1935年热浪
1935年热浪是小说开篇部分主导性的感官和心理现实,它像一条令人窒息的毯子笼罩着塔利斯宅邸及周边的萨里郡乡村。它不仅仅是故事的背景,更是故事中的积极参与者,是一种扭曲感知、磨损神经、加速导致灾难的事件链条的力量。这种炎热被描述为“热得荒唐”,这种状况使得空气“静止而沉重”,并将风景变得“干燥而野蛮”,“像热带草原一样炙烤着”。这种压抑的氛围营造出一种不真实感和加剧的紧张感,如同一个高压锅,将角色们酝酿中的情绪推向沸腾。
对角色及其行为的影响
热浪直接影响着几乎所有主要角色的行为。
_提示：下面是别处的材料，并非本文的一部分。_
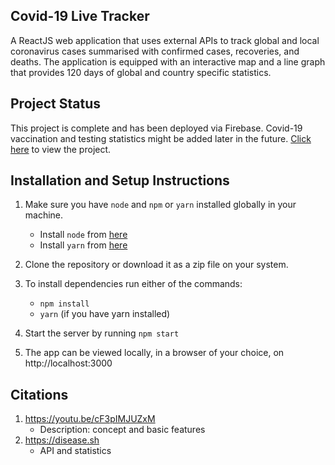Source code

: ## Covid-19 Live Tracker

A ReactJS web application that uses external APIs to track global and local coronavirus cases summarised with confirmed cases, recoveries, and deaths. The application is equipped with an interactive map and a line graph that provides 120 days of global and country specific statistics.


## Project Status

This project is complete and has been deployed via Firebase. Covid-19 vaccination and testing statistics might be added later in the future. [Click here](https://covid-19-live-tracker-a4f56.web.app) to view the project.


## Installation and Setup Instructions

1. Make sure you have `node` and `npm` or `yarn` installed globally in your machine.

   - Install `node` from [here](https://nodejs.org/en/download/)
   - Install `yarn` from [here](https://classic.yarnpkg.com/en/docs/install/#mac-stable)

2. Clone the repository or download it as a zip file on your system.

3. To install dependencies run either of the commands:
   - `npm install`
   - `yarn` (if you have yarn installed)

4. Start the server by running `npm start`

5. The app can be viewed locally, in a browser of your choice, on http://localhost:3000


## Citations

1. https://youtu.be/cF3pIMJUZxM
   - Description: concept and basic features
2. https://disease.sh
   - API and statistics
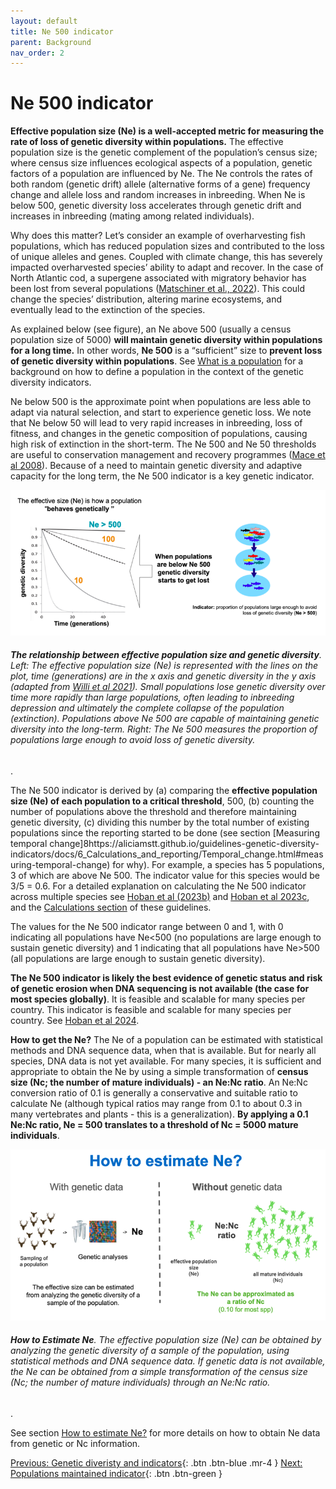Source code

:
 ```yaml
---
layout: default
title: Ne 500 indicator
parent: Background
nav_order: 2
---
```


# Ne 500 indicator

**Effective population size (Ne) is a well-accepted metric for measuring the rate of loss of genetic diversity within populations.** The effective population size is the genetic complement of the population’s census size; where census size influences ecological aspects of a population, genetic factors of a population are influenced by Ne. The Ne controls the rates of both random (genetic drift)  allele (alternative forms of a gene) frequency change and allele loss and random increases in inbreeding. When Ne is below 500, genetic diversity loss accelerates through genetic drift and increases in inbreeding (mating among related individuals).

Why does this matter? Let’s consider an example of overharvesting fish populations, which has  reduced population sizes and contributed to the loss of unique alleles and genes. Coupled with climate change, this has severely impacted overharvested species’ ability to adapt and recover. In the case of North Atlantic cod, a supergene associated with migratory behavior has been lost from several populations ([Matschiner et al., 2022](https://doi.org/10.1038/s41559-022-01661-x)). This could change the species’ distribution, altering marine ecosystems, and eventually lead to the extinction of the species. 

As explained below (see figure), an Ne above 500 (usually a census population size of 5000) **will maintain genetic diversity within populations for a long time.** In other words, **Ne 500** is a “sufficient” size to **prevent loss of genetic diversity within populations**. See [What is a population](https://aliciamstt.github.io/guidelines-genetic-diversity-indicators/docs/2_Theoretical_background/What-is-a-population.html#what-is-a-population) for a background on how to define a population in the context of the genetic diversity indicators. 

Ne below 500 is the approximate point when populations are less able to adapt via natural selection, and start to experience genetic loss. We note that Ne below 50 will lead to very rapid increases in inbreeding, loss of fitness, and changes in the genetic composition of populations, causing high risk of extinction in the short-term. The Ne 500 and Ne 50 thresholds are useful to conservation management and recovery programmes ([Mace et al 2008](https://doi.org/10.1111/j.1523-1739.2008.01044.x)). Because of a need to maintain genetic diversity and adaptive capacity for the long term, the Ne 500 indicator is a key genetic indicator.


![](Ne500_Fig1.png)
###### **The relationship between effective population size and genetic diversity**. Left: The effective population size (Ne) is represented with the lines on the plot, time (generations) are in the x axis and genetic diversity in the y axis (adapted from [Willi et al 2021](https://doi.org/10.1073/pnas.2105076119)). Small populations lose genetic diversity over time more rapidly than large populations, often leading to inbreeding depression and ultimately the complete collapse of the population (extinction). Populations above Ne 500 are capable of maintaining genetic diversity into the long-term. Right: The Ne 500 measures the proportion of populations large enough to avoid loss of genetic diversity.

.

The Ne 500 indicator is derived by (a) comparing the **effective population size (Ne) of each population to a critical threshold**, 500, (b) counting the number of populations above the threshold and therefore maintaining genetic diversity, (c) dividing this number by the total number of existing populations since the reporting started to be done (see section [​​Measuring temporal change]8https://aliciamstt.github.io/guidelines-genetic-diversity-indicators/docs/6_Calculations_and_reporting/Temporal_change.html#measuring-temporal-change) for why). For example, a species has 5 populations, 3 of which are above Ne 500. The indicator value for this species would be 3/5 = 0.6. For a detailed explanation on calculating the Ne 500 indicator across multiple species see [Hoban et al (2023b)](https://doi.org/10.1111/conl.12953) and [Hoban et al 2023c](https://doi.org/10.32942/X2QK5W), and the [Calculations section](https://aliciamstt.github.io/guidelines-genetic-diversity-indicators/docs/6_Calculations_and_reporting/Calculations_and_reporting.html#calculations-and-reporting) of these guidelines.


The values for the Ne 500 indicator range between 0 and 1, with 0 indicating all populations have Ne<500 (no populations are large enough to sustain genetic diversity) and 1 indicating that all populations have Ne>500 (all populations are large enough to sustain genetic diversity).

**The Ne 500 indicator is likely the best evidence of genetic status and risk of genetic erosion when DNA sequencing is not available (the case for most species globally)**. It is feasible and scalable for many species per country. This indicator is feasible and scalable for many species per country. See [Hoban et al 2024](https://academic.oup.com/bioscience/advance-article/doi/10.1093/biosci/biae006/7625302?login=false). 

**How to get the Ne?** The Ne of a population can be estimated with statistical methods and DNA sequence data, when that is available. But for nearly all species, DNA data is not yet available. For many species, it is sufficient and appropriate to obtain the Ne by using a simple transformation of **census size (Nc;  the number of mature individuals) -  an Ne:Nc ratio**. An Ne:Nc conversion ratio of 0.1 is generally a conservative and suitable ratio to calculate Ne (although typical ratios may range from 0.1 to about 0.3 in many vertebrates and plants - this is a generalization). **By applying a 0.1 Ne:Nc ratio, Ne = 500 translates to a threshold of Nc = 5000 mature individuals**. 


![](Ne500_Fig2.png)
###### **How to Estimate Ne**. The effective population size (Ne) can be obtained by analyzing the genetic diversity of a sample of the population, using statistical methods and DNA sequence data. If genetic data is not available, the Ne can be obtained from a simple transformation of the census size (Nc;  the number of mature individuals) through an Ne:Nc ratio.

.

See section [How to estimate Ne?](https://aliciamstt.github.io/guidelines-genetic-diversity-indicators/docs/3_Howto_guides_examples/Populations_sizes.html#how-to-estimate-population-sizes) for more details on how to obtain Ne data from genetic or Nc information.

[Previous: Genetic diveristy and indicators](https://aliciamstt.github.io/guidelines-genetic-diversity-indicators/docs/2_Theoretical_background/Genetic_div_indicators.html#genetic-diversity-and-indicators){: .btn .btn-blue .mr-4 }
[Next: Populations maintained indicator](https://aliciamstt.github.io/guidelines-genetic-diversity-indicators/docs/2_Theoretical_background/PM-indicator.html#populations-maintained-indicator){: .btn .btn-green }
对于布里奥妮·塔利斯来说,炎热是身心压抑的根源,加剧了她因剧本排练失败而产生的挫败感,并促使她随后退入一个用荨麻抽打和奥运荣耀构成的幻想世界。“巨大的热量”加剧了她被困在孩童世界的感觉,驱使她迫切需要“真实事件”来驱散她的无足轻重感。对于塞西莉亚·塔利斯来说,炎热是她焦躁不安情绪的催化剂。这在一定程度上导致了她失去耐心,并决定脱衣跳入特里同喷泉去捡拾破碎的迈森花瓶碎片——这一令人震惊的反抗和羞辱行为被布里奥妮误解了。炎热也使她极度渴望一支香烟,并加剧了她与罗比·特纳之间紧张而尴尬的气氛。罗比自己深受影响;他那狭小、炙烤般的小平房卧室以及他躺在里面超过一小时的微温浴水,成为他因对塞西莉亚新萌发的欲望而变得狂热的身体对应物。炎热模糊了他自律的思想与原始、感官幻想之间的界限,这种状态直接导致他粗心地寄出了那封淫秽的信件草稿,而非无害的那一封。艾米丽·塔利斯从午后的“白色眩光”中退回到昏暗的卧室,她的偏头痛在压抑的条件下即将发作。炎热是家庭混乱的物理体现,是她只能被动忍受的一种力量。
作为叙事和主题力量的炎热
热浪作为一种叙事加速器,压缩了时间,并加剧了每一次互动的重要性。创作布里奥妮剧本的那“两天的创作风暴”是炎热将帮助释放的更大破坏性风暴的缩影。迎接昆西表亲们的“正午刺眼的光线”是对塔利斯世界的一种严酷、无情的介绍。炎热甚至扭曲了视觉,使世界在塞西莉亚眼中显得“过于清晰,过于真实”,这是她自身情绪动荡的症状。在主题上,热浪代表着一个失衡的世界,一种自然秩序的破坏,这反映了即将展开的道德混乱。正如莱昂所观察到的,这是一个“所有规则都改变”的时期,一个放纵和约束放松的时期,这使得随后的罪行——无论是洛拉遭袭还是布里奥妮的虚假指控——都更易于想象。炎热是布里奥妮能感觉到但无法理解的“此时此地的陌生感”的物理化身,是一种使平凡显得非凡、使不可思议显得可能的力量。它是那个夏天的氛围标志,这个夏天将因其造成的不可挽回的伤害而被铭记,而非因其美丽。